Special tokens have been added in the vocabulary, make sure the associated word embeddings are fine-tuned or trained.


In [30]:
example = pd.DataFrame({'prompt': ['Three Rings for the Elven-kings under the sky,', "Harry Potter is Lord Voldemort's", "Severus Snape is Gilderoy Lockhart's"],
                       'continuation': ['seven for the Dwarf-lords in their halls of stone.', "enemy.", "friend"]})

for label, model in zip(['original model', 'dpo-trained model'], [original_model, dpo_model]):
    example[label] = example['prompt'].apply(lambda p: predict(model, tokenizer, p, True))

example

Unnamed: 0,prompt,continuation,original model,dpo-trained model
0,"Three Rings for the Elven-kings under the sky,",seven for the Dwarf-lords in their halls of st...,and the first of them is the one with the,and the other two in the forest.\n\n
1,Harry Potter is Lord Voldemort's,enemy.,"son.\n\n""I don't know what","apprentice, but he's not quite as good"
2,Severus Snape is Gilderoy Lockhart's,friend,"son.\n\n""I don't know what",personal character.\n\nThe character was intr...

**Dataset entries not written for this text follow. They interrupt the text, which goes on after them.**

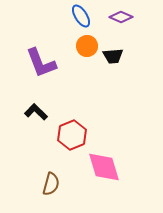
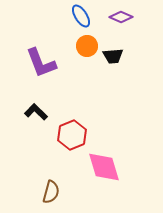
brown semicircle: moved 8 px down
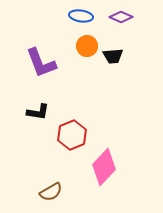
blue ellipse: rotated 50 degrees counterclockwise
black L-shape: moved 2 px right; rotated 145 degrees clockwise
pink diamond: rotated 60 degrees clockwise
brown semicircle: rotated 45 degrees clockwise
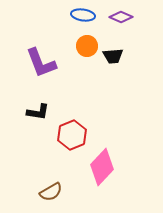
blue ellipse: moved 2 px right, 1 px up
pink diamond: moved 2 px left
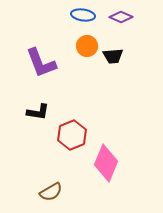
pink diamond: moved 4 px right, 4 px up; rotated 21 degrees counterclockwise
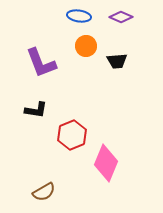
blue ellipse: moved 4 px left, 1 px down
orange circle: moved 1 px left
black trapezoid: moved 4 px right, 5 px down
black L-shape: moved 2 px left, 2 px up
brown semicircle: moved 7 px left
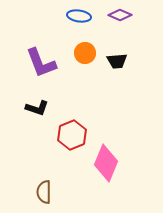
purple diamond: moved 1 px left, 2 px up
orange circle: moved 1 px left, 7 px down
black L-shape: moved 1 px right, 2 px up; rotated 10 degrees clockwise
brown semicircle: rotated 120 degrees clockwise
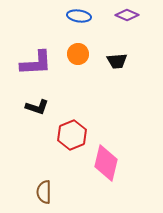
purple diamond: moved 7 px right
orange circle: moved 7 px left, 1 px down
purple L-shape: moved 5 px left; rotated 72 degrees counterclockwise
black L-shape: moved 1 px up
pink diamond: rotated 9 degrees counterclockwise
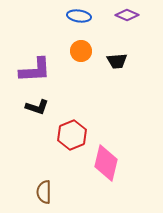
orange circle: moved 3 px right, 3 px up
purple L-shape: moved 1 px left, 7 px down
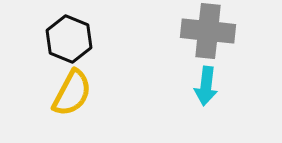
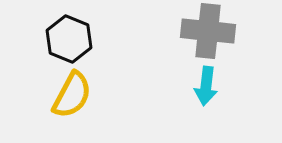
yellow semicircle: moved 2 px down
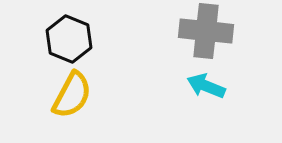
gray cross: moved 2 px left
cyan arrow: rotated 105 degrees clockwise
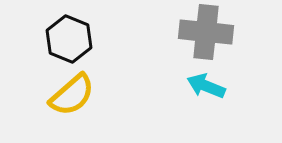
gray cross: moved 1 px down
yellow semicircle: rotated 21 degrees clockwise
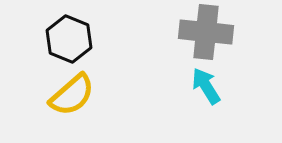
cyan arrow: rotated 36 degrees clockwise
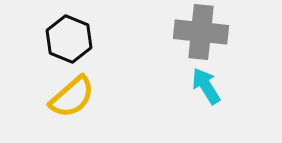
gray cross: moved 5 px left
yellow semicircle: moved 2 px down
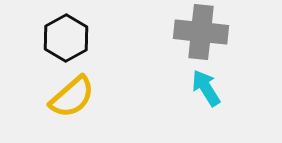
black hexagon: moved 3 px left, 1 px up; rotated 9 degrees clockwise
cyan arrow: moved 2 px down
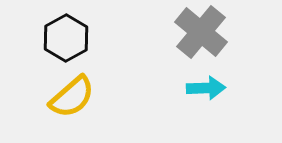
gray cross: rotated 34 degrees clockwise
cyan arrow: rotated 120 degrees clockwise
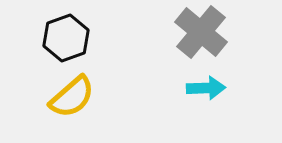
black hexagon: rotated 9 degrees clockwise
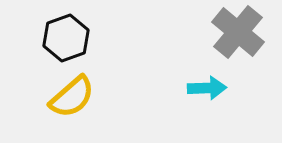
gray cross: moved 37 px right
cyan arrow: moved 1 px right
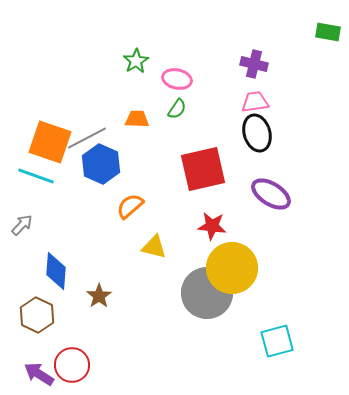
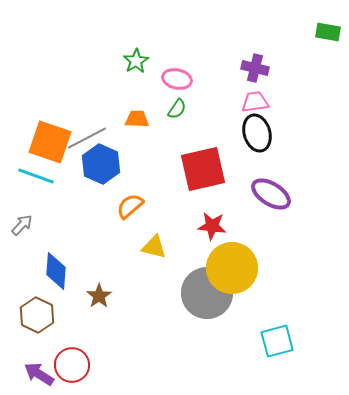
purple cross: moved 1 px right, 4 px down
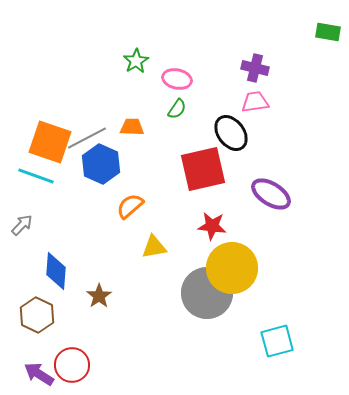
orange trapezoid: moved 5 px left, 8 px down
black ellipse: moved 26 px left; rotated 21 degrees counterclockwise
yellow triangle: rotated 24 degrees counterclockwise
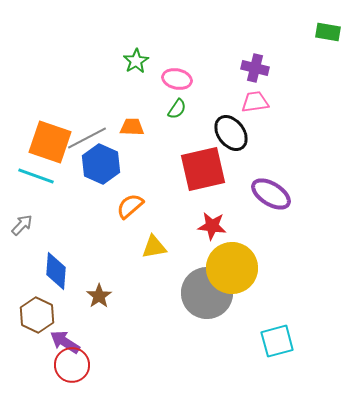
purple arrow: moved 26 px right, 32 px up
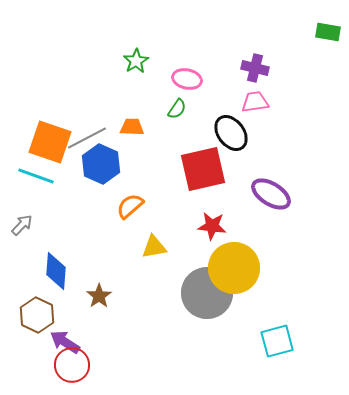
pink ellipse: moved 10 px right
yellow circle: moved 2 px right
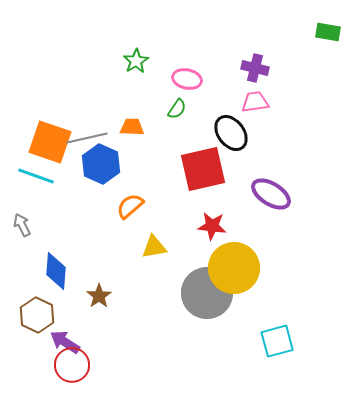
gray line: rotated 15 degrees clockwise
gray arrow: rotated 70 degrees counterclockwise
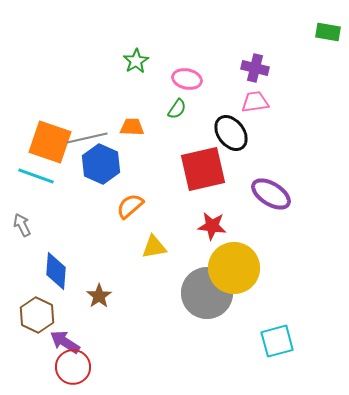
red circle: moved 1 px right, 2 px down
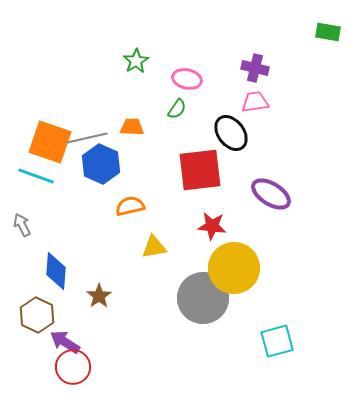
red square: moved 3 px left, 1 px down; rotated 6 degrees clockwise
orange semicircle: rotated 28 degrees clockwise
gray circle: moved 4 px left, 5 px down
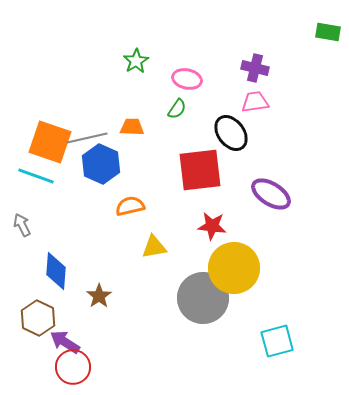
brown hexagon: moved 1 px right, 3 px down
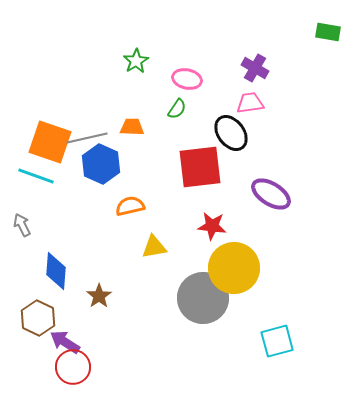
purple cross: rotated 16 degrees clockwise
pink trapezoid: moved 5 px left, 1 px down
red square: moved 3 px up
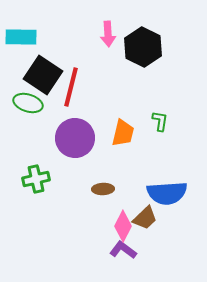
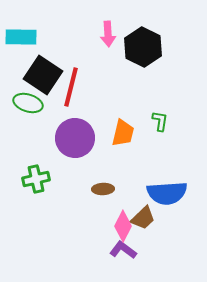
brown trapezoid: moved 2 px left
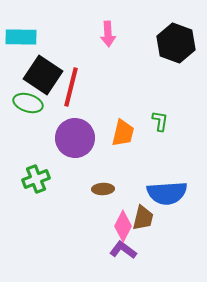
black hexagon: moved 33 px right, 4 px up; rotated 6 degrees counterclockwise
green cross: rotated 8 degrees counterclockwise
brown trapezoid: rotated 32 degrees counterclockwise
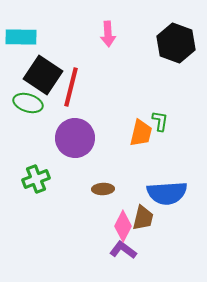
orange trapezoid: moved 18 px right
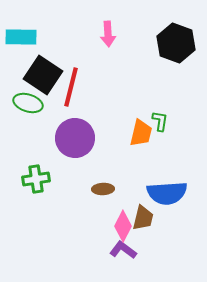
green cross: rotated 12 degrees clockwise
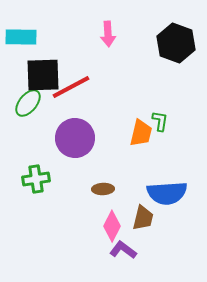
black square: rotated 36 degrees counterclockwise
red line: rotated 48 degrees clockwise
green ellipse: rotated 68 degrees counterclockwise
pink diamond: moved 11 px left
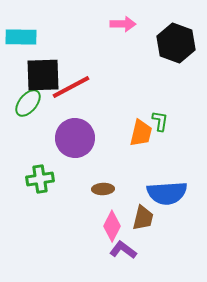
pink arrow: moved 15 px right, 10 px up; rotated 85 degrees counterclockwise
green cross: moved 4 px right
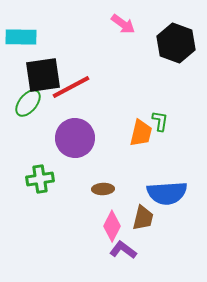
pink arrow: rotated 35 degrees clockwise
black square: rotated 6 degrees counterclockwise
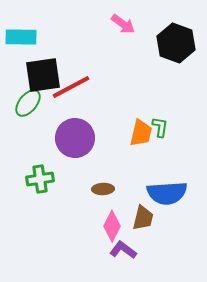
green L-shape: moved 6 px down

### The model predictions are changed, only not as much as for the fine-tuning. But maybe the correct facts are still preferred when comparing directly to their opposite.

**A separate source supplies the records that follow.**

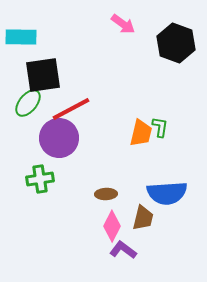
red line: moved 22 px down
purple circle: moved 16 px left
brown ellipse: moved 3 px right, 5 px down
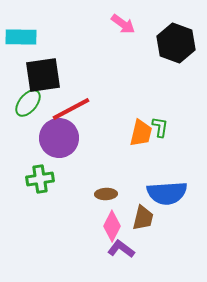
purple L-shape: moved 2 px left, 1 px up
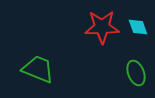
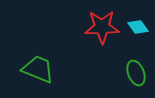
cyan diamond: rotated 15 degrees counterclockwise
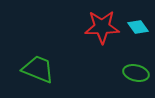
green ellipse: rotated 55 degrees counterclockwise
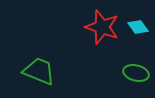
red star: rotated 20 degrees clockwise
green trapezoid: moved 1 px right, 2 px down
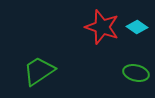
cyan diamond: moved 1 px left; rotated 20 degrees counterclockwise
green trapezoid: rotated 56 degrees counterclockwise
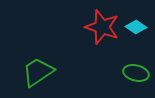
cyan diamond: moved 1 px left
green trapezoid: moved 1 px left, 1 px down
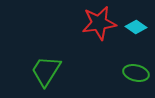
red star: moved 3 px left, 4 px up; rotated 28 degrees counterclockwise
green trapezoid: moved 8 px right, 1 px up; rotated 24 degrees counterclockwise
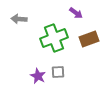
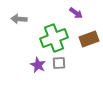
gray square: moved 1 px right, 9 px up
purple star: moved 11 px up
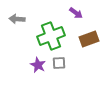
gray arrow: moved 2 px left
green cross: moved 3 px left, 2 px up
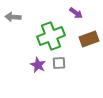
gray arrow: moved 4 px left, 2 px up
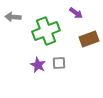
green cross: moved 5 px left, 5 px up
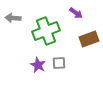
gray arrow: moved 1 px down
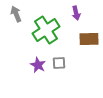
purple arrow: rotated 40 degrees clockwise
gray arrow: moved 3 px right, 4 px up; rotated 63 degrees clockwise
green cross: moved 1 px up; rotated 12 degrees counterclockwise
brown rectangle: rotated 18 degrees clockwise
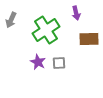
gray arrow: moved 5 px left, 6 px down; rotated 133 degrees counterclockwise
purple star: moved 3 px up
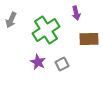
gray square: moved 3 px right, 1 px down; rotated 24 degrees counterclockwise
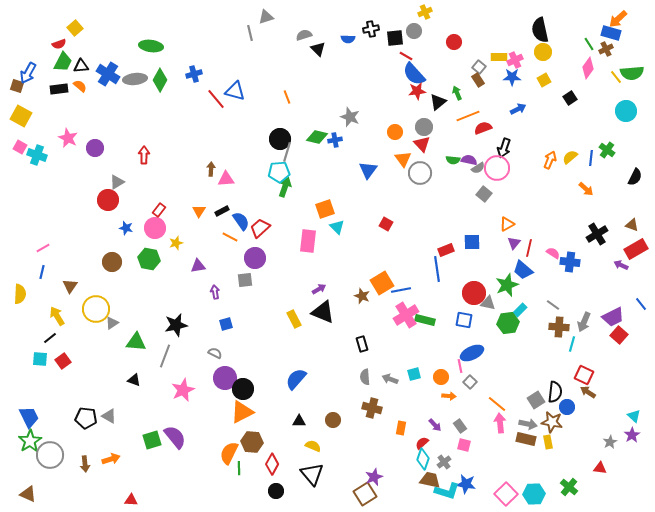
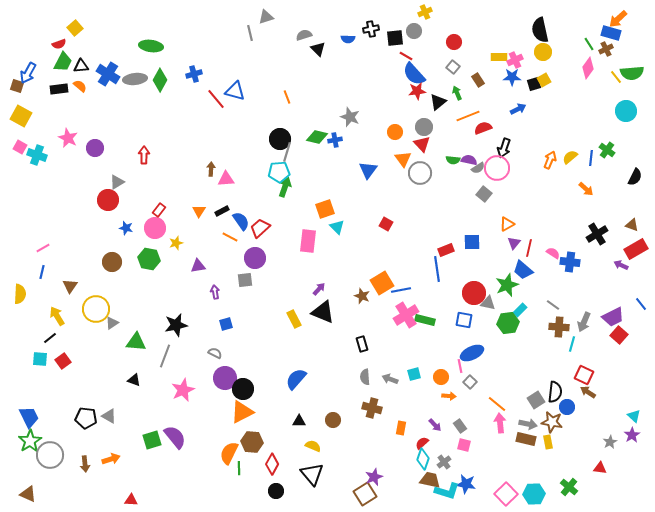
gray square at (479, 67): moved 26 px left
black square at (570, 98): moved 36 px left, 14 px up; rotated 16 degrees clockwise
purple arrow at (319, 289): rotated 16 degrees counterclockwise
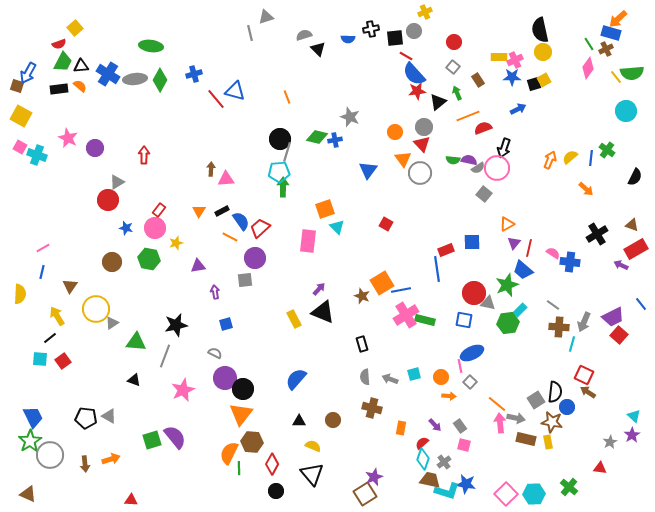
green arrow at (285, 187): moved 2 px left; rotated 18 degrees counterclockwise
orange triangle at (242, 412): moved 1 px left, 2 px down; rotated 25 degrees counterclockwise
blue trapezoid at (29, 417): moved 4 px right
gray arrow at (528, 424): moved 12 px left, 6 px up
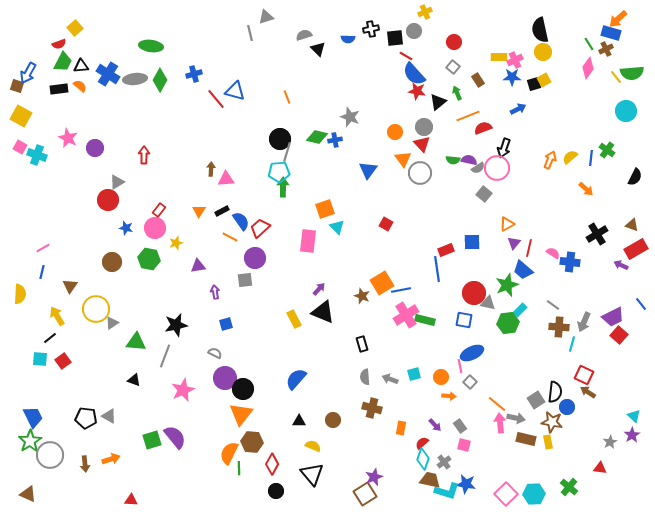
red star at (417, 91): rotated 18 degrees clockwise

## Test the factuality of the model 

In [31]:
from utils import fact_score

In [82]:
splits = ['train', 'test', 'validation']
softmax = False
num_samples = 50

dfs = {}
for split in splits:
    split_df = df[df['split']==split]#.sample(num_samples, random_state=0)
    for label, model in zip(['original', 'dpo-trained'], [original_model, dpo_model]):
        split_df[f'fact_score_{label}'] = split_df['fact'].apply(lambda f: fact_score(f, model, tokenizer, softmax=softmax))
        split_df[f'fiction_score_{label}'] = split_df['fiction'].apply(lambda f: fact_score(f, model, tokenizer, softmax=softmax))
        split_df[f'correct_{label}'] = split_df[f'fact_score_{label}'] > split_df[f'fiction_score_{label}']
        split_df[f'chosen_{label}'] = split_df.apply(lambda row: row['chosen'] if row[f'correct_{label}'] else row['rejected'], axis=1)
    dfs[split] = split_df


In [83]:
# collect results
results = []
for label in ['original', 'dpo-trained']:
    r = {'model': label}
    for split, sdf in dfs.items():
        r[f'{split}_accuracy'] = sdf[f'correct_{label}'].mean()
    results.append(r)

pd.DataFrame(results)

Unnamed: 0,model,train_accuracy,test_accuracy,validation_accuracy
0,original,0.44,0.44,0.493333
1,dpo-trained,0.706667,0.54,0.36


## Visualization of inferred relationship graphs

In [134]:
# the true graph of all given relations

from utils import plot_graph, graph_positions

positions = graph_positions(relations)

plot_graph(positions, relations, column='chosen')

In [136]:
# The model still mostly sees too many friendly relationships.
# The errors are almost all erroneous friendships between enemy lines
# Only in the validation set a few enemy relations within the evil camp are found.

for split in splits:
    plot_graph(positions, dfs[split], column='chosen_dpo-trained', title=f'{split} data, dpo-trained model')

# Conclusion

- DPO does improve facts on the trainingdata, but maybe there is still something going wrong? Judging by the low loss after training one would expect almost all examples to be correct.
- On the validation set, which are just the same facts in reverse, there is no improvement - DPO did not teach the model to reason in the reverse direction.
- The testset of held-out data is only a little better than random.
- These results are similar to those of the finetuning approach without PEFT.